Using the records below, reproduce exactly the lines from the one containing "Google verl" through the end, and nothing more; skip the images.

**Available records:**
*** Begin section ***

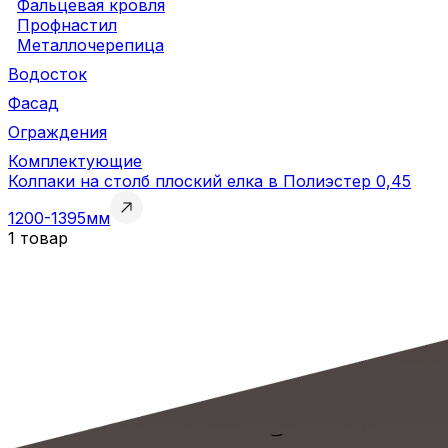
Фальцевая кровля
Профнастил
Металлочерепица
Водосток
Фасад
Ограждения
Комплектующие
Колпаки на столб плоский елка в Полиэстер 0,45
1200-1395мм
1 товар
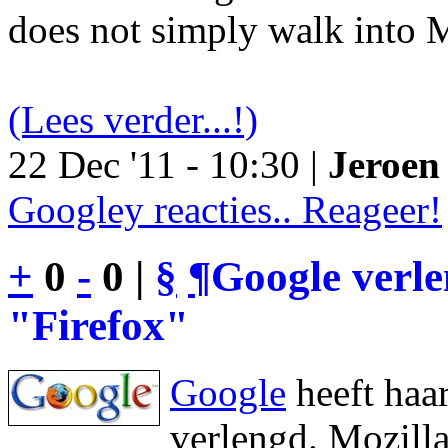
does not simply walk into M
(Lees verder...!)
22 Dec '11 - 10:30 |
Jeroen 
Googley reacties.. Reageer!
+
0
-
0 |
§
¶
Google verl
"Firefox"
Google
heeft haa
verlengd. Mozilla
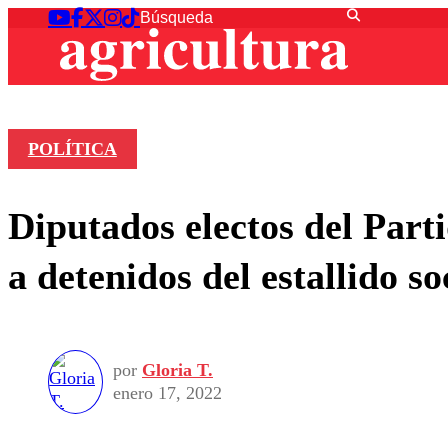
POLÍTICA
Diputados electos del Part
a detenidos del estallido so
por
Gloria T.
enero 17, 2022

*** End section ***

**Your response:**
Google verl
"Firefox"
Google
heeft haa
verlengd. Mozilla
POLÍTICA
Diputados electos del Part
a detenidos del estallido so
por
Gloria T.
enero 17, 2022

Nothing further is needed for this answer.